**GIVEN INFORMATION**
--

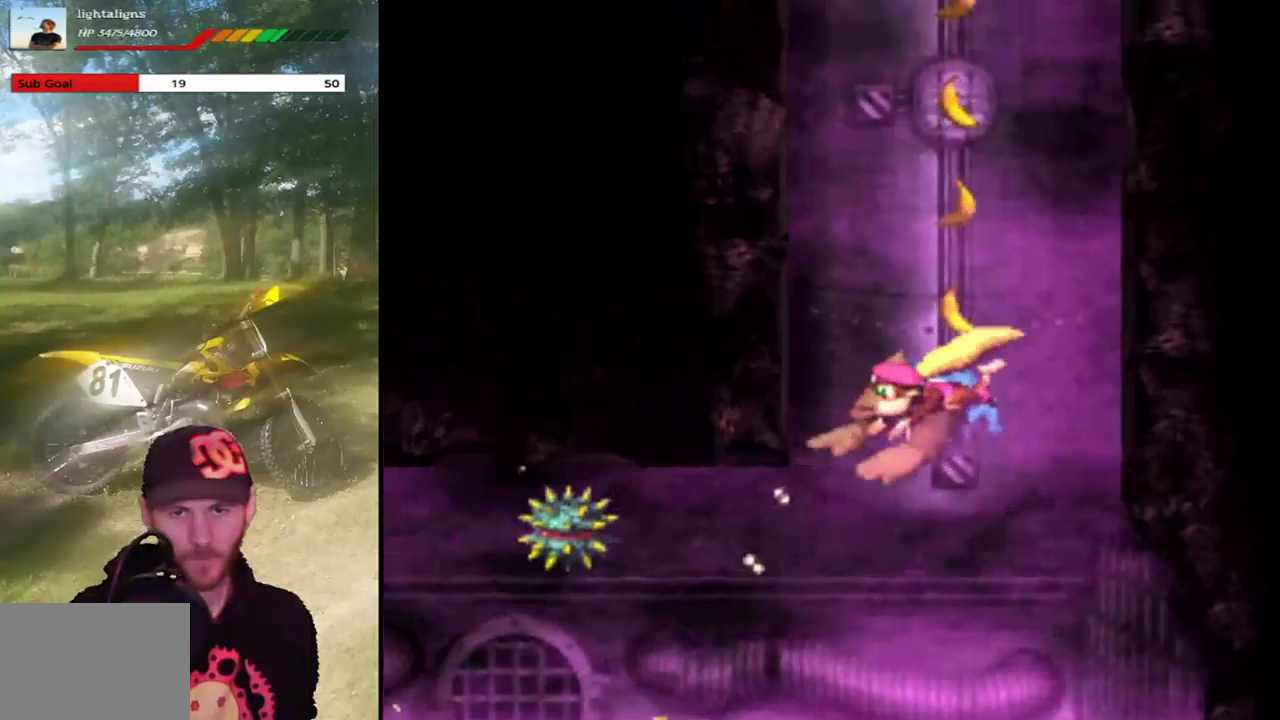
{"buttons": ["CROSS"], "events": [[134, "CROSS", "down"], [200, "CROSS", "up"], [300, "CROSS", "down"], [400, "CROSS", "up"], [467, "CROSS", "down"]]}
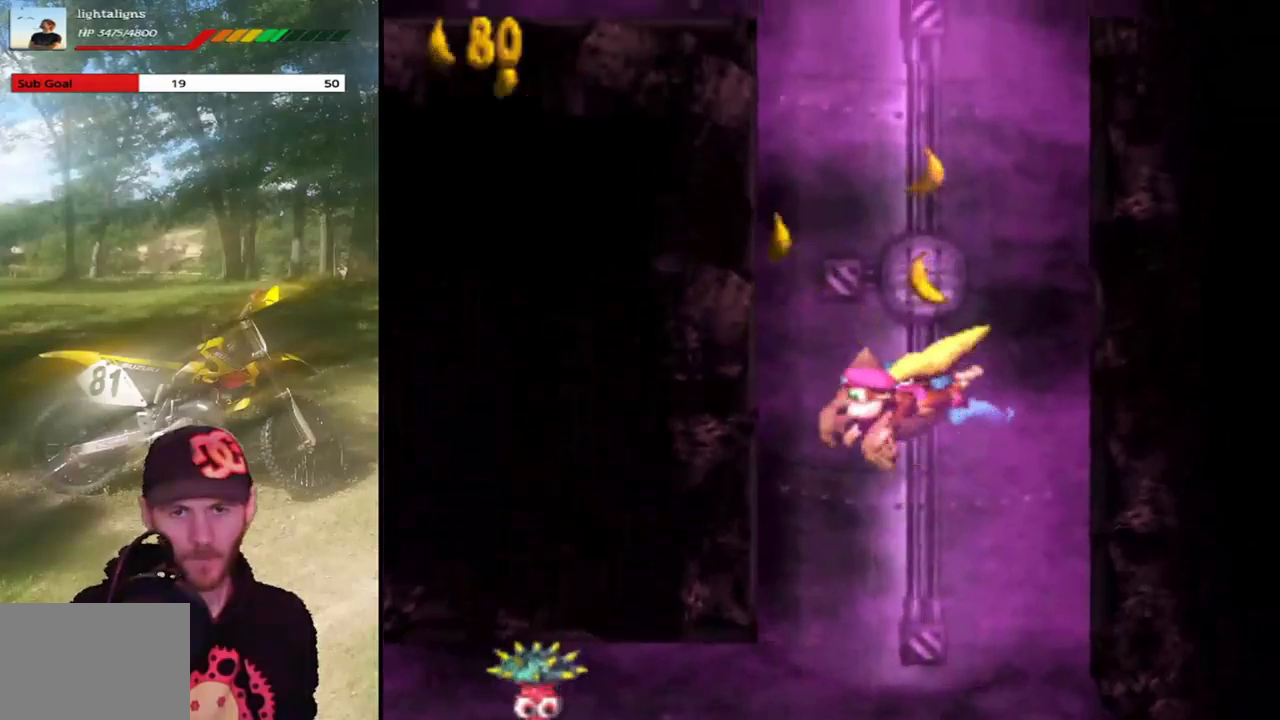
{"buttons": [], "events": [[100, "CROSS", "up"], [367, "CROSS", "down"], [467, "CROSS", "up"]]}
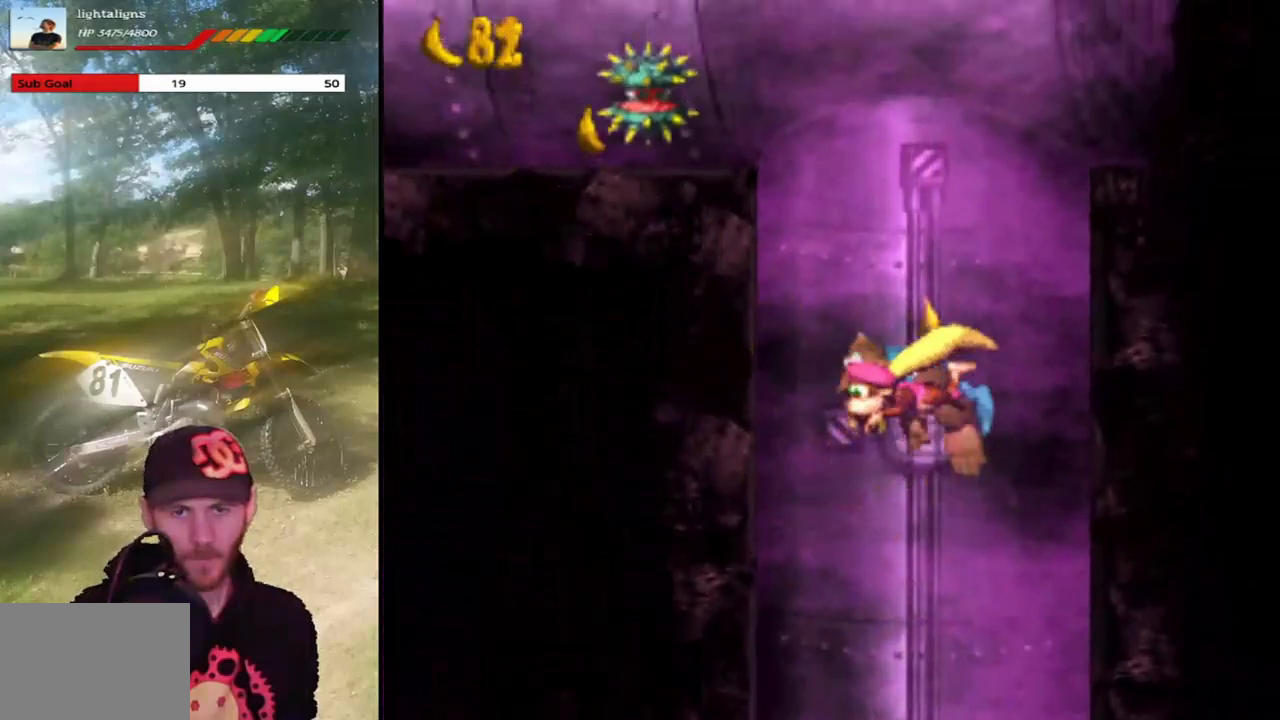
{"buttons": ["DPAD_RIGHT"], "events": [[367, "DPAD_RIGHT", "down"]]}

--

**TASK STATEMENT**
Extract every line of the data exactly; pictures stay out.

**FINAL ANSWER**
{"buttons": ["CROSS"], "events": [[134, "CROSS", "down"], [200, "CROSS", "up"], [300, "CROSS", "down"], [400, "CROSS", "up"], [467, "CROSS", "down"]]}
{"buttons": [], "events": [[100, "CROSS", "up"], [367, "CROSS", "down"], [467, "CROSS", "up"]]}
{"buttons": ["DPAD_RIGHT"], "events": [[367, "DPAD_RIGHT", "down"]]}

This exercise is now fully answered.